Meeting Abstract
33.2 Tuesday, Jan. 5 The intersection of experiment and theory: using cutting tests and FEA models to understand how teeth fracture food ANDERSON, Philip S. L.*; RAYFIELD, Emily J.; Univ. of Bristol; Univ. of Bristol Phil.Anderson@bristol.ac.uk
Material properties of food items can exert a strong influence on tooth morphology. Previous experimental studies have shown that the morphology of bladed dental tools can have a significant effect on the energy required to cut various biological tissues. We integrate further experimental analyses with theoretical finite element (FE) modeling to explore the relationship between blade shape and food materials. Our aim is to create a strong link between experimental and theoretical data to better understand dental functional morphology. We used a double guillotine testing device to cut biological tissues of varying physical properties (fish muscle and plant materials) and standardized homogenous materials (photoelastic resin and silicone rubber). We measured work to fracture during cutting using tool shapes based on dental morphology.

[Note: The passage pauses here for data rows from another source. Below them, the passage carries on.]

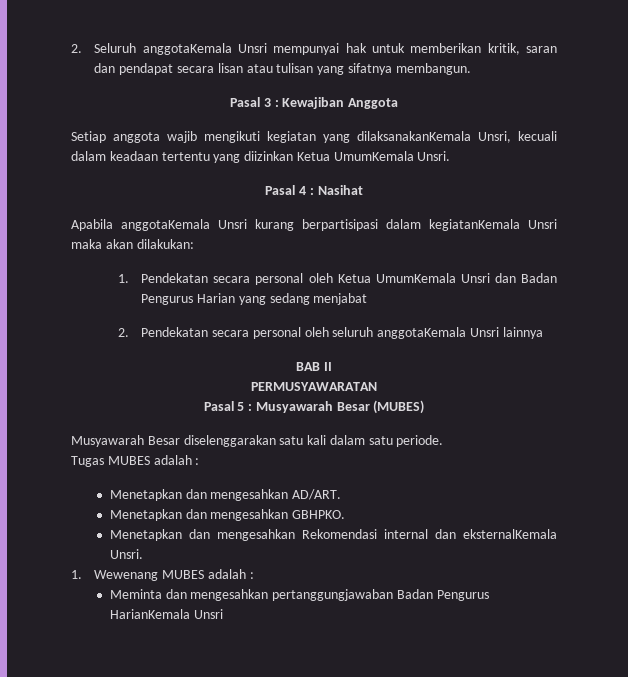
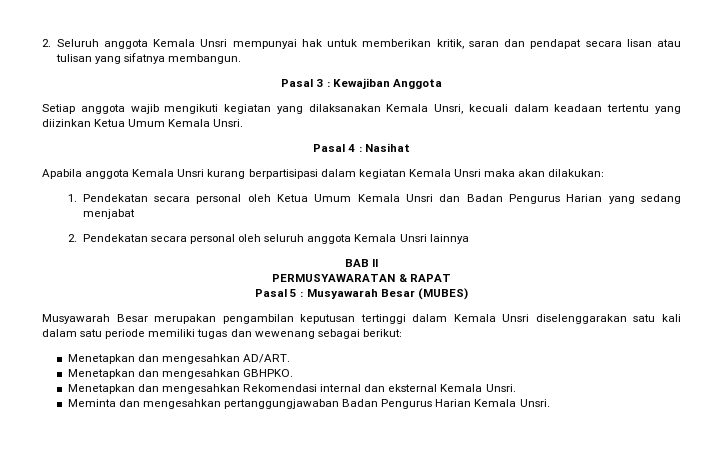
[142,43,232,55] anggotaKemala -> [103,39,196,49] anggota Kemala
[357,131,471,141] dilaksanakanKemala -> [308,104,429,112] dilaksanakan Kemala
[333,151,414,161] UmumKemala -> [128,119,211,127] Umum Kemala
[121,219,210,231] anggotaKemala -> [85,169,175,179] anggota Kemala
[429,219,520,231] kegiatanKemala -> [358,169,451,179] kegiatan Kemala
[375,273,456,283] UmumKemala -> [314,194,400,202] Umum Kemala
[377,327,467,339] anggotaKemala -> [307,234,397,244] anggota Kemala
(377, 386) none -> [398,274,451,282] & RAPAT
(180, 440) none -> [154,314,530,324] merupakan pengambilan keputusan tertinggi dalam Kemala Unsri
[396,435,444,447] [71,455,200,467] periode. // Tugas MUBES adalah : -> [105,329,402,339] periode memiliki tugas dan wewenang sebagai berikut:
[462,529,557,539] [109,549,143,559] [71,569,254,581] eksternalKemala Unsri. // 1. Wewenang MUBES adalah : -> [388,384,516,392] eksternal Kemala Unsri.
[109,609,223,619] HarianKemala Unsri -> [435,399,550,407] Harian Kemala Unsri.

We built FE models that matched the guillotine structure: a test material given the properties of silicone or resin compressed between rigid features shaped like cutting tools. Stress and strain patterns and reaction forces were calculated for a variety of dental tool shapes. Experimental results show that the effects of dental shape are dependent on the physical properties of the materials being cut. Work to fracture measures varied up to 50% depending on tool shape and material used. FE analyses based on photoelastic resin replicate both strain patterns and force values produced by the experiments, allowing us to read the stress and strain values calculated as real. The FE analyses show distinct differences in both the levels and patterns of strain present in test materials cut by different tool shapes. These results show the power of integrating experimental data and theoretical models to approach biomechanical questions.